Word for word, retype the lines from the one containing "right ankle: (17, 121)" to the one containing "left wrist: (39, 115)" below, keeping both end lines and dropping the pictures.

Named joint coordinates:
=== Section Start ===
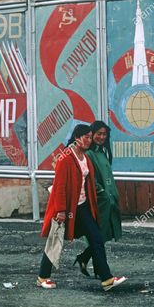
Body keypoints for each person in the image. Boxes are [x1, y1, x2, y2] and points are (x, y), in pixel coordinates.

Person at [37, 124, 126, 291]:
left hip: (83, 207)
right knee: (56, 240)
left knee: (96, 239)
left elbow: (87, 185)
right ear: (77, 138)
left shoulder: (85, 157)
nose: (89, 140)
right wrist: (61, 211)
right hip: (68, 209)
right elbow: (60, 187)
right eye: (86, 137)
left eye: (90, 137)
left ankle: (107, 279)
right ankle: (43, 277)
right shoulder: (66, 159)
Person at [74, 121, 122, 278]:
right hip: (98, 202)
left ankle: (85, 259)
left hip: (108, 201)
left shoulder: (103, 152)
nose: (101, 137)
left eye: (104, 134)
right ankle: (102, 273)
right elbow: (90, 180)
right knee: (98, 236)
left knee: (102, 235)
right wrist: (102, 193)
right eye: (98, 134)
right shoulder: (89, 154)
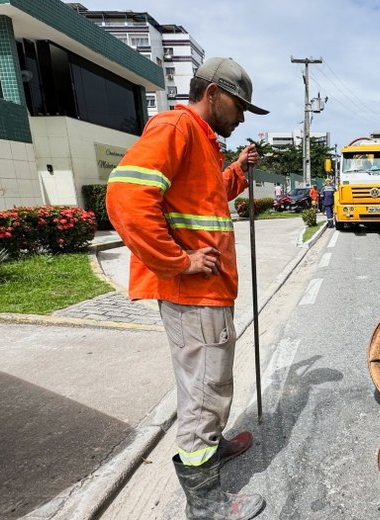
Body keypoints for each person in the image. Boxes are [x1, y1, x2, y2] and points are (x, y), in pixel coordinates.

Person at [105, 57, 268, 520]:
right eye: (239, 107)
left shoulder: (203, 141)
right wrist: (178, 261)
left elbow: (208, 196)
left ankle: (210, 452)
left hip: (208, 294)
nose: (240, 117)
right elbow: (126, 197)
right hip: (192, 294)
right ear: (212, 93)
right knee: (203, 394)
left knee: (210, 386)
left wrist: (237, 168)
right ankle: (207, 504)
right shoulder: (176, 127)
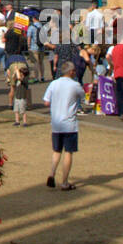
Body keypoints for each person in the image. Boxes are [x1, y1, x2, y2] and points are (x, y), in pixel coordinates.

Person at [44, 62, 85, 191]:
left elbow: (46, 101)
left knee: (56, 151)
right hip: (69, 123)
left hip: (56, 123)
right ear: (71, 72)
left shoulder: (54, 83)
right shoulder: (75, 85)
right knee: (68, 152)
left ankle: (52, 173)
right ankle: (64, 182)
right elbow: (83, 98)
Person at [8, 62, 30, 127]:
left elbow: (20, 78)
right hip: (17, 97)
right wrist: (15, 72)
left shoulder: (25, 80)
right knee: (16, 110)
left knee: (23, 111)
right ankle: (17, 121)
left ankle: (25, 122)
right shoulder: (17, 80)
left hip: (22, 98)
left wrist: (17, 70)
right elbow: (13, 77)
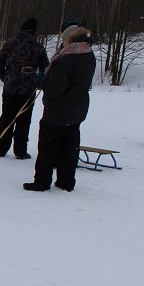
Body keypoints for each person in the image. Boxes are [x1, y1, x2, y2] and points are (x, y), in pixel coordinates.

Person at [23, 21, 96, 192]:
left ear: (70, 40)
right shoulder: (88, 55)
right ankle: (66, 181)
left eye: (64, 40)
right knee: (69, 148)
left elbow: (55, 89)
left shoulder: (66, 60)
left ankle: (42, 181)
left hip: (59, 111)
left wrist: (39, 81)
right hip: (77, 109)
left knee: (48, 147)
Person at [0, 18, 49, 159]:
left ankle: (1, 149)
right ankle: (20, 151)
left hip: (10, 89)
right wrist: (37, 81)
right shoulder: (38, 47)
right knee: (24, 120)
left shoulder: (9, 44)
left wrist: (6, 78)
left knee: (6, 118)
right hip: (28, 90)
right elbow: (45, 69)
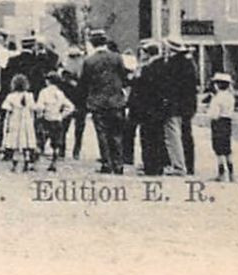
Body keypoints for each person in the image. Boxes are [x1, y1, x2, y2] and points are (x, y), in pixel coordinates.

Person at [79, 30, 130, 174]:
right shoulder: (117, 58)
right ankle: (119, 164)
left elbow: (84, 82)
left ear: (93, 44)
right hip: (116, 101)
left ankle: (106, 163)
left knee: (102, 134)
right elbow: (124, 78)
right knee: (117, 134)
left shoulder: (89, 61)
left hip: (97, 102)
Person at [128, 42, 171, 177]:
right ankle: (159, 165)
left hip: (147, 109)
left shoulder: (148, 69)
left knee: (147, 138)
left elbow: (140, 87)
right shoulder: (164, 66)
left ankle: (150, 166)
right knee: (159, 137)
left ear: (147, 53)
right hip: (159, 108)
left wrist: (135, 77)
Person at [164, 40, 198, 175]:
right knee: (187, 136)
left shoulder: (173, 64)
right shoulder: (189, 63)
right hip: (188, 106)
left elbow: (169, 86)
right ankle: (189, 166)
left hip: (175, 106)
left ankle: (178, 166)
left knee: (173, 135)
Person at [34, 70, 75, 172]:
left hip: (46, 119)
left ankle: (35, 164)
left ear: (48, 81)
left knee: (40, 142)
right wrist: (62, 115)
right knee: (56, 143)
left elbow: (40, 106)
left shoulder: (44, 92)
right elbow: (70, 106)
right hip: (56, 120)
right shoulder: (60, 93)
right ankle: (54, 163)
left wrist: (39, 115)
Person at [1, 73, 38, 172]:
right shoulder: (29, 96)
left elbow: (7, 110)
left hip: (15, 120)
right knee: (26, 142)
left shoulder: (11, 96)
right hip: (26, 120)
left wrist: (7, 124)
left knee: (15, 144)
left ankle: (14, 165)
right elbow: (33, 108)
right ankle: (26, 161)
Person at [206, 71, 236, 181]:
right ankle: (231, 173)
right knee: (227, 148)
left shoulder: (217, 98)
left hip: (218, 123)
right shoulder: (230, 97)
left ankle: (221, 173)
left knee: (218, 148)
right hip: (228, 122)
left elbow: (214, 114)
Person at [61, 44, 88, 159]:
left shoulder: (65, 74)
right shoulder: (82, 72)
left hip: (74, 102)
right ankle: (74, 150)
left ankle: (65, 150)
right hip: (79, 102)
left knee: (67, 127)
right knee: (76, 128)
=== Section End ===
=== Section Start ===
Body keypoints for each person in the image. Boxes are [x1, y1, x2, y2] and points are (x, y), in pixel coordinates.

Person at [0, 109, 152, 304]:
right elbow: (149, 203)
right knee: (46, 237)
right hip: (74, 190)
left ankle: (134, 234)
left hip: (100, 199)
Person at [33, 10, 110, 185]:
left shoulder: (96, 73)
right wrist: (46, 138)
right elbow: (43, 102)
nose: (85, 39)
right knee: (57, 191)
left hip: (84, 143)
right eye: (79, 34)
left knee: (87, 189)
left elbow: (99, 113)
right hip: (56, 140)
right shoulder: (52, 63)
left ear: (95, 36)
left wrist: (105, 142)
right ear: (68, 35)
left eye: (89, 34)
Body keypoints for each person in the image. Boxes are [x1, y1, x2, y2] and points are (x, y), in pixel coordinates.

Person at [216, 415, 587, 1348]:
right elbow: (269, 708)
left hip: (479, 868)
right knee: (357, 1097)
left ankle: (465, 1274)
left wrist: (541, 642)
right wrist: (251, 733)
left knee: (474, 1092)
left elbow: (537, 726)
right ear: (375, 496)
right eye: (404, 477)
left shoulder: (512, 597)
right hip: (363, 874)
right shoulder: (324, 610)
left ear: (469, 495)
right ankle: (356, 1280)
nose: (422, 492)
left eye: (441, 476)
=== Section End ===
Your response —
right ankle: (17, 121)
left ankle: (25, 122)
right shoulder: (17, 80)
left hip: (22, 98)
left wrist: (17, 70)
right elbow: (13, 77)
Body keypoints for each person in the image. Boxes are [x1, y1, x2, y2] and points are (x, y), in pixel coordinates.

Person at [23, 21, 96, 192]:
left ear: (70, 40)
right shoulder: (88, 55)
right ankle: (66, 181)
left eye: (64, 40)
right knee: (69, 148)
left elbow: (55, 89)
left shoulder: (66, 60)
left ankle: (42, 181)
left hip: (59, 111)
left wrist: (39, 81)
right hip: (77, 109)
left knee: (48, 147)
Person at [0, 18, 49, 159]:
left ankle: (1, 149)
right ankle: (20, 151)
left hip: (10, 89)
right wrist: (37, 81)
right shoulder: (38, 47)
right knee: (24, 120)
left shoulder: (9, 44)
left wrist: (6, 78)
left knee: (6, 118)
right hip: (28, 90)
right elbow: (45, 69)
Body keypoints for each person in the image. Boxes are [x1, y1, x2, y2] and points are (x, y), in pixel coordinates.

Person at [79, 30, 130, 174]:
right shoulder: (117, 58)
right ankle: (119, 164)
left elbow: (84, 82)
left ear: (93, 44)
right hip: (116, 101)
left ankle: (106, 163)
left knee: (102, 134)
right elbow: (124, 78)
right knee: (117, 134)
left shoulder: (89, 61)
left hip: (97, 102)
Person at [128, 42, 171, 177]:
right ankle: (159, 165)
left hip: (147, 109)
left shoulder: (148, 69)
left knee: (147, 138)
left elbow: (140, 87)
right shoulder: (164, 66)
left ankle: (150, 166)
right knee: (159, 137)
left ear: (147, 53)
right hip: (159, 108)
left wrist: (135, 77)
Person at [164, 40, 198, 175]:
right knee: (187, 136)
left shoulder: (173, 64)
right shoulder: (189, 63)
right hip: (188, 106)
left elbow: (169, 86)
right ankle: (189, 166)
left hip: (175, 106)
left ankle: (178, 166)
left knee: (173, 135)
Person at [34, 70, 75, 172]:
left hip: (46, 119)
left ankle: (35, 164)
left ear: (48, 81)
left knee: (40, 142)
right wrist: (62, 115)
right knee: (56, 143)
left elbow: (40, 106)
left shoulder: (44, 92)
right elbow: (70, 106)
right hip: (56, 120)
right shoulder: (60, 93)
right ankle: (54, 163)
left wrist: (39, 115)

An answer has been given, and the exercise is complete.